Uncovering the Representation of Spiking Neural Networks Trained with Surrogate Gradient

Authors: Yuhang Li, Youngeun Kim, Hyoungseob Park, Priyadarshini Panda

TMLR 2023 | Venue PDF | Archive PDF | Plain Text | LLM Run Details

Reproducibility Variable Result LLM Response
Research Type Experimental In this paper, we aim to answer these questions by conducting a representation similarity analysis between SNNs and ANNs using Centered Kernel Alignment (CKA). We examine various aspects of representation similarity between SNNs and ANNs, including spatial and temporal dimensions, input data type, and network architecture. Our contributions and findings include: We analyze the representation similarity between SNNs and ANNs. As shown in Fig. 2, the CKA heatmap emerges as a checkerboard-like grid structure.

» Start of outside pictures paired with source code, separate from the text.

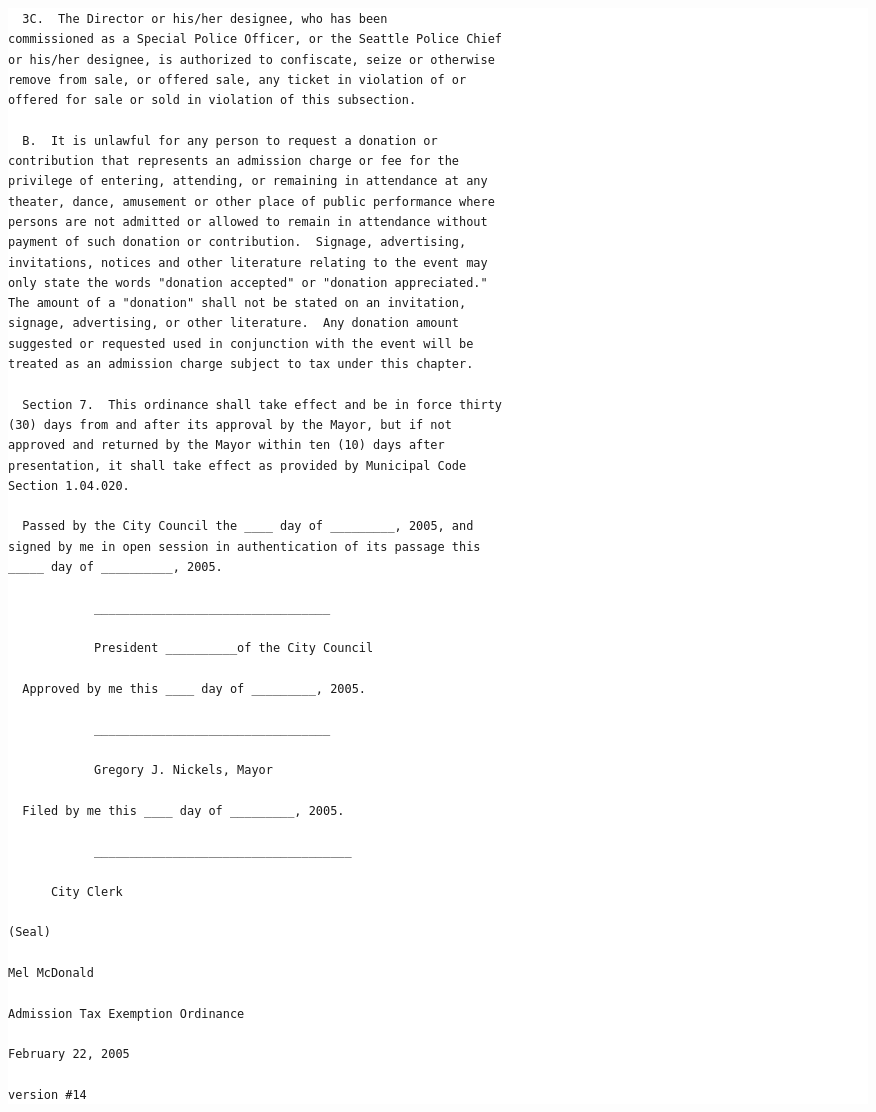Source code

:       3C.  The Director or his/her designee, who has been  
    commissioned as a Special Police Officer, or the Seattle Police Chief  
    or his/her designee, is authorized to confiscate, seize or otherwise  
    remove from sale, or offered sale, any ticket in violation of or  
    offered for sale or sold in violation of this subsection.  
  
      B.  It is unlawful for any person to request a donation or  
    contribution that represents an admission charge or fee for the  
    privilege of entering, attending, or remaining in attendance at any  
    theater, dance, amusement or other place of public performance where  
    persons are not admitted or allowed to remain in attendance without  
    payment of such donation or contribution.  Signage, advertising,  
    invitations, notices and other literature relating to the event may  
    only state the words "donation accepted" or "donation appreciated."  
    The amount of a "donation" shall not be stated on an invitation,  
    signage, advertising, or other literature.  Any donation amount  
    suggested or requested used in conjunction with the event will be  
    treated as an admission charge subject to tax under this chapter.  
  
      Section 7.  This ordinance shall take effect and be in force thirty  
    (30) days from and after its approval by the Mayor, but if not  
    approved and returned by the Mayor within ten (10) days after  
    presentation, it shall take effect as provided by Municipal Code  
    Section 1.04.020.  
  
      Passed by the City Council the ____ day of _________, 2005, and  
    signed by me in open session in authentication of its passage this  
    _____ day of __________, 2005.  
  
                _________________________________  
  
                President __________of the City Council  
  
      Approved by me this ____ day of _________, 2005.  
  
                _________________________________  
  
                Gregory J. Nickels, Mayor  
  
      Filed by me this ____ day of _________, 2005.  
  
                ____________________________________  
  
          City Clerk  
  
    (Seal)  
  
    Mel McDonald  
  
    Admission Tax Exemption Ordinance  
  
    February 22, 2005  
  
    version #14  
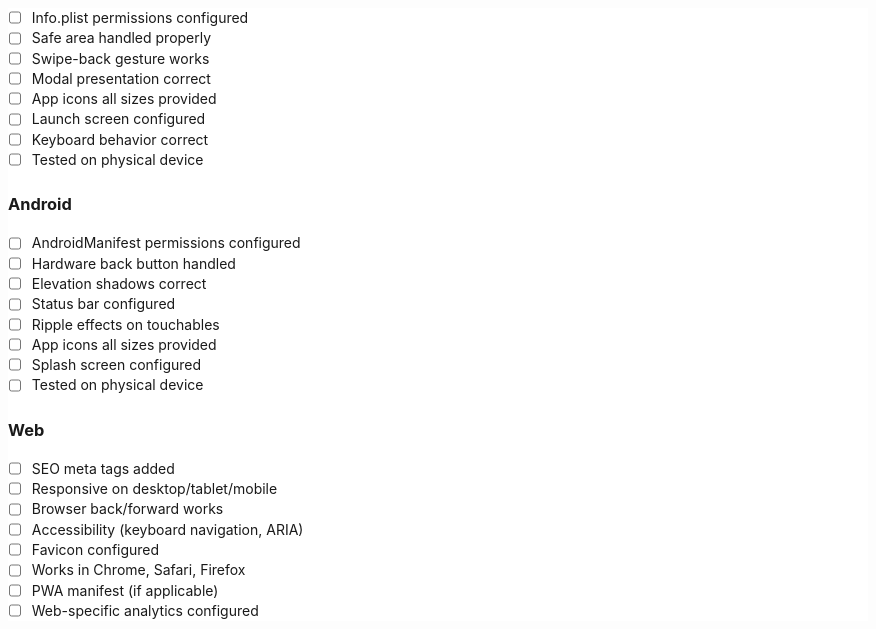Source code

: - [ ] Info.plist permissions configured
- [ ] Safe area handled properly
- [ ] Swipe-back gesture works
- [ ] Modal presentation correct
- [ ] App icons all sizes provided
- [ ] Launch screen configured
- [ ] Keyboard behavior correct
- [ ] Tested on physical device

### Android

- [ ] AndroidManifest permissions configured
- [ ] Hardware back button handled
- [ ] Elevation shadows correct
- [ ] Status bar configured
- [ ] Ripple effects on touchables
- [ ] App icons all sizes provided
- [ ] Splash screen configured
- [ ] Tested on physical device

### Web

- [ ] SEO meta tags added
- [ ] Responsive on desktop/tablet/mobile
- [ ] Browser back/forward works
- [ ] Accessibility (keyboard navigation, ARIA)
- [ ] Favicon configured
- [ ] Works in Chrome, Safari, Firefox
- [ ] PWA manifest (if applicable)
- [ ] Web-specific analytics configured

Table 1: The top-1 accuracy of SNNs and ANNs on CIFAR-10 dataset.
Researcher Affiliation Academia Yuhang Li EMAIL Yale University; Youngeun Kim EMAIL Yale University; Hyoungseob Park EMAIL Yale University; Priyadarshini Panda EMAIL Yale University
Pseudocode No The paper describes methods and algorithms (e.g., CKA, BPTT) using narrative text and mathematical equations, but it does not include any explicitly labeled pseudocode or algorithm blocks. Figure 1 illustrates a workflow but is not formatted as pseudocode.
Open Source Code Yes Code is released at https://github.com/Intelligent-Computing-Lab-Yale/ SNNCKA.
Open Datasets Yes Our primary study case is Res Net with identity mapping block (He et al., 2016b) on the CIFAR10 dataset... We also provide RSA on VGG-series networks in Sec. A.1 and RSA on CIFAR100 dataset in Sec. A.2. We choose CIFAR10-DVS (Li et al., 2017), N-Caltech 101 (Orchard et al., 2015) and train spiking/artificial Res Net-20.
Dataset Splits No The paper mentions using several standard datasets such as CIFAR-10, CIFAR-100, CIFAR10-DVS, and N-Caltech 101. However, it does not explicitly state the specific train/test/validation split percentages, sample counts, or cite a source for the exact splitting methodology within the provided text. For example, it says: 'Our primary study case is Res Net with identity mapping block (He et al., 2016b) on the CIFAR10 dataset, which is the standard architecture and dataset in modern deep learning for image recognition.' While these datasets have standard splits, the paper does not provide the required specific details.
Hardware Specification No The paper does not explicitly specify any hardware details such as GPU models (e.g., NVIDIA A100), CPU models, or memory configurations used for running the experiments. It mentions that "Detailed training setup and codes can be found in the supplementary material," implying these details might be in the supplementary content, which is not part of the provided text.
Software Dependencies No The paper does not provide specific software dependencies with version numbers, such as Python versions or library versions (e.g., PyTorch 1.9, TensorFlow 2.x). It mentions that "Detailed training setup and codes can be found in the supplementary material," implying these details might be in the supplementary content, which is not part of the provided text.
Experiment Setup Yes For default SNN training, we use direct encoding, τ = 0.5 for the leaky factor, vth = 1.0 for the firing threshold, T = 4 for the number of time steps, and α = 1.0 for surrogate gradient, which are tuned for the best training performance on SNNs. All models are trained with 300 epochs of stochastic gradient descent. The learning rate is set to 0.1 followed by a cosine annealing decay. The weight decay is set to 0.0001 for all models.